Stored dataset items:
◆ ◆ ◆

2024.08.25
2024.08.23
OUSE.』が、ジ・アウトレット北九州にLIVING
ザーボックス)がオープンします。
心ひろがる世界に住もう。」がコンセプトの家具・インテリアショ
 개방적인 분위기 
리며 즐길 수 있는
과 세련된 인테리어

◆ ◆ ◆

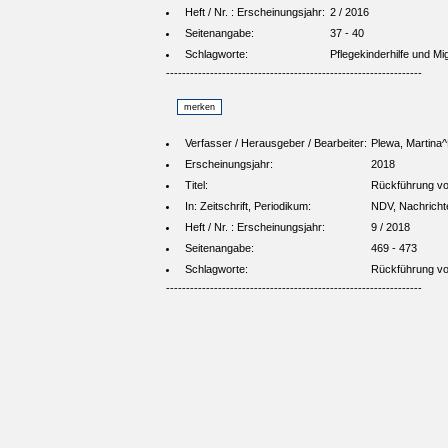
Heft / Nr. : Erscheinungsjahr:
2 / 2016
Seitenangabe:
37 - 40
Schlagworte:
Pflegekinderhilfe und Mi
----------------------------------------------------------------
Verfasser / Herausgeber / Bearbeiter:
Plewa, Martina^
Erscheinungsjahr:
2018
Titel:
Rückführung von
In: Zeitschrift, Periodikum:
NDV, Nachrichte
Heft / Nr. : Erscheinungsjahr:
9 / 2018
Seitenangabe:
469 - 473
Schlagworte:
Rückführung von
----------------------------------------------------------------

◆ ◆ ◆

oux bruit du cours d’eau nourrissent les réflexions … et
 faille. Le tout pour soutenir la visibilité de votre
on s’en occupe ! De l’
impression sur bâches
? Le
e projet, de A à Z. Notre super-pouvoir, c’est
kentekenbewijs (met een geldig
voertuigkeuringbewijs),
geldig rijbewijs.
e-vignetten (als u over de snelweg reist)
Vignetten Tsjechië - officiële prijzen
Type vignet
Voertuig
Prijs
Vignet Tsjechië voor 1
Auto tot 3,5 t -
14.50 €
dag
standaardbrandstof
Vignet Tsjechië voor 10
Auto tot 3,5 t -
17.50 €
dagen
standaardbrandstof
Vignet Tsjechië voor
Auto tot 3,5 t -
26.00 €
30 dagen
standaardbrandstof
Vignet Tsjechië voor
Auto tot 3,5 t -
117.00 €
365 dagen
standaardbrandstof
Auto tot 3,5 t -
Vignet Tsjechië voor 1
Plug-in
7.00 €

◆ ◆ ◆

:: TASK OBJECTIVE ::
Whenever the word "geldig" shows up in a line of the entries, list that line.

:: TASK OUTPUT ::
kentekenbewijs (met een geldig
geldig rijbewijs.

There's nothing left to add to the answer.